Like all Australian companies, BHP Billiton releases earnings twice annually. However, owing to its large international investor base, the global mining giant also issues a quarterly operational update.
BHP Billiton’s copper production shrank 3 percent from year-ago levels and 17 percent sequentially, reflecting a decline in ore grades and a power outage at its mining operation in northern Chile.
The company’s alumina output fell 1 percent year over year, while nickel production tumbled 12 percent and aluminum volumes dropped 16 percent.
But the company made up for shrinking production of these base metals by growing its metallurgical coal output by 25 percent and its volumes of oil and natural gas liquids (NGL) by 49 percent.
All told, BHP Billiton grew its total commodities output by 9 percent, keeping the company on track to increase its volumes by 16 percent through 2015.
Price realizations for key commodities have dropped significantly; the price of iron ore, for example, has plummeted by 39 percent this year because of growing supplies and slowing demand growth in China.
Falling prices have forced BHP Billiton to deliver meaningful cost reductions.

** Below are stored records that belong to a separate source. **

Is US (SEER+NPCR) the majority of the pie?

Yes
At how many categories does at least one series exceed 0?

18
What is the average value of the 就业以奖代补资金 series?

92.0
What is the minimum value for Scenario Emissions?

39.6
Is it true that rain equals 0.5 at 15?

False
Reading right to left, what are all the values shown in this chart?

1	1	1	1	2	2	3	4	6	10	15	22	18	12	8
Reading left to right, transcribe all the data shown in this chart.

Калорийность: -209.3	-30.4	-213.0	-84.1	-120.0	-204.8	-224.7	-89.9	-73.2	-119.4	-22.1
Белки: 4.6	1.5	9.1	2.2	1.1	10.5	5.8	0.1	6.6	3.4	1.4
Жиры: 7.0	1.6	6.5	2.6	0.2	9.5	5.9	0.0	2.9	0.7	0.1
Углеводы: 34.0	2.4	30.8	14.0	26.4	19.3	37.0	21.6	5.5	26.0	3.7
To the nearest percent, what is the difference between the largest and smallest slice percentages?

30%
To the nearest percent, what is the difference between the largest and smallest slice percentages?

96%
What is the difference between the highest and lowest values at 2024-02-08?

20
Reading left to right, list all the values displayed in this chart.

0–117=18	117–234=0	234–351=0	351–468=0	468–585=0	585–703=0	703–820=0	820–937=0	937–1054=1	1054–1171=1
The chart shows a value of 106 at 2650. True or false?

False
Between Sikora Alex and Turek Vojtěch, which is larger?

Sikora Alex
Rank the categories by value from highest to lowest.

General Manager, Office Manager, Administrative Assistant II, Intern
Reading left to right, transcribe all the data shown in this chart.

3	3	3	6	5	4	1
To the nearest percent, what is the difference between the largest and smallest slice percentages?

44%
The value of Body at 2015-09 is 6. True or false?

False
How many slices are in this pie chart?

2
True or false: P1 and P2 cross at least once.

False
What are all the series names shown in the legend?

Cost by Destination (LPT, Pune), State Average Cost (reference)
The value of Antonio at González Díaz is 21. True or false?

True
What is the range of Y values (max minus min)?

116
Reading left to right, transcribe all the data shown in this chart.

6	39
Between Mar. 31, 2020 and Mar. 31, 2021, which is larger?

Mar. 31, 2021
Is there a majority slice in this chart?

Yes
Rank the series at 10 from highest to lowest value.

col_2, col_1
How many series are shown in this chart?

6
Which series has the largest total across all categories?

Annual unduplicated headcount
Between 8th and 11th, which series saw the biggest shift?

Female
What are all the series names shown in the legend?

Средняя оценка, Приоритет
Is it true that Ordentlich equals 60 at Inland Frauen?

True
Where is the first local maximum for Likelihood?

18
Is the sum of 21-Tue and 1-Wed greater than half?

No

Meanwhile, the spin-off of some noncore mining assets should also help the company to focus on its best properties.
BHP Billiton’s stock has pulled back significantly since summer, reflecting ongoing weakness in the glutted iron ore market.
On the plus side, the company continues to invest in low-cost productive capacity, a luxury that smaller rivals’ can’t afford. These moves mean that BHP Billiton will be even more powerful during the next upturn.
In the meantime, the company continues to grow its payout by about 5 percent annually.